The intercostal muscles play an important role in stabilizing the chest wall during inspiration. Their paralysis results in a functionally flail chest, in which the chest wall collapses during inspiration and expands during expiration, resulting in an overall loss of tidal volume.
The diaphragm muscles account for approximately 50% to 60% of the inspiratory force generated. When the other muscles of respiration are nonfunctional, however, the diaphragm assumes 100% of the workload and may rapidly fatigue.
Overall, generalized muscle weakness associated with midthoracic injury levels contributes to diminished contraction force for effective coughing and clearing of secretions. These muscle abnormalities, singly or in combination, may ultimately significantly decrease functional residual capacity, tidal volume, and inspiratory and expiratory volumes, while markedly increasing residual lung volumes. Nasotracheal suctioning is often insufficient to mobilize secretion, and consequently, expiratory aids such as mechanical insufflation-exsufflation or quad coughing are necessary.

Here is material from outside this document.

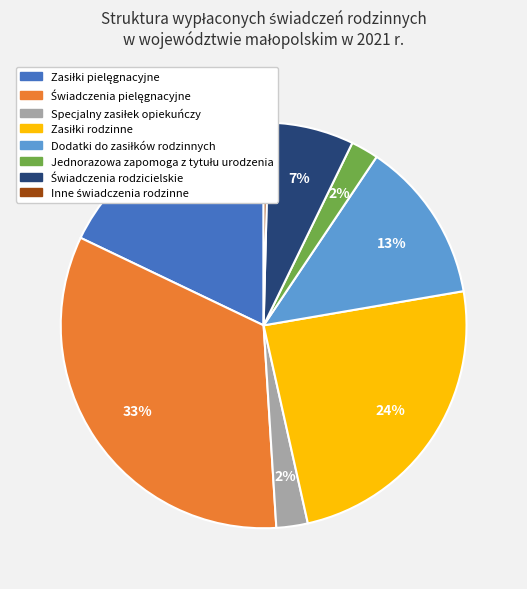

Does any single category account for the majority?

No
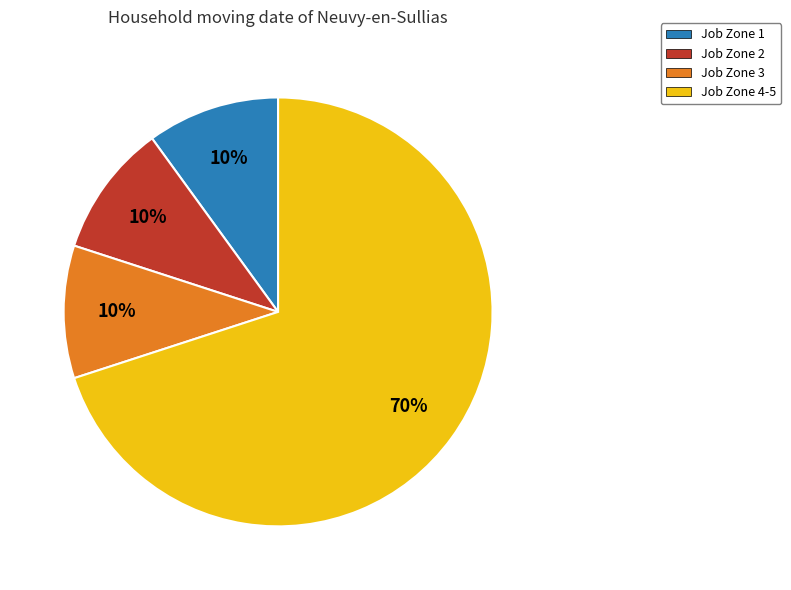

Is there a majority slice in this chart?

Yes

Remember that the vital capacity and the tidal volume of the quadriplegic patient are greater in the supine position than in the upright position. In the supine position, the weight of the abdominal contents helps in forcing the diaphragm rostrally, which leads to a decrease in residual volumes.
Despite attention to these details, some children may require intubation for respiratory support. The two primary indications are the inability to ventilate effectively (partial pressure of carbon dioxide > 50 mm Hg) and the inability to oxygenate adequately (partial arterial oxygen pressure < 80 mm Hg). It is critical to monitor these blood oxygen and carbon dioxide levels via pulse oximetry or arterial blood gas measurement early during SCI management.
Endotracheal intubation is often required before the location of an injury can be determined, so it is essential to keep the cervical spine as stationary as possible while securing the airway in case of a cervical-level injury. Succinylcholine is the recommended neuromuscular blocking agent to use during intubation, but only within the first 48 hours after injury due to the risk of hyperkalemia.
Except for quadriplegics with injury at very high levels, most pediatric SCI patients can be weaned from ventilatory support during acute hospitalization.
Despite attention to these details, atelectasis and ventilator-associated pneumonia are still common in the SCI population, and, thus, constant vigilance is of utmost importance to diagnose and treat pneumonia rapidly. Preventative strategies that reduce the risk of ventilator-associated pneumonia include the maintenance of the child in a semirecumbent position, the assessment of the child’s readiness for accepted ventilator weaning protocols, and the use of an orotracheal route of intubation. The use of prophylactic antibiotics is not encouraged, even in children who require prolonged intubation or tracheotomy. Routine use may increase the occurrence of antibiotic-resistant infection.
Another potential pulmonary complication of SCI is sleep apnea. Spinal cord tracts that lie in the rostral cervical spinal cord regulate automatic respiration. If these pathways are significantly damaged, only voluntary respiration (which is dependent on consciousness) is possible, and breathing may cease during sleep. One should maintain a high index of suspicion of this syndrome in any patient with a high cervical SCI. An apnea monitor or pulse oximeter should be used on a continuous basis for 7 to 10 days after injury in such children.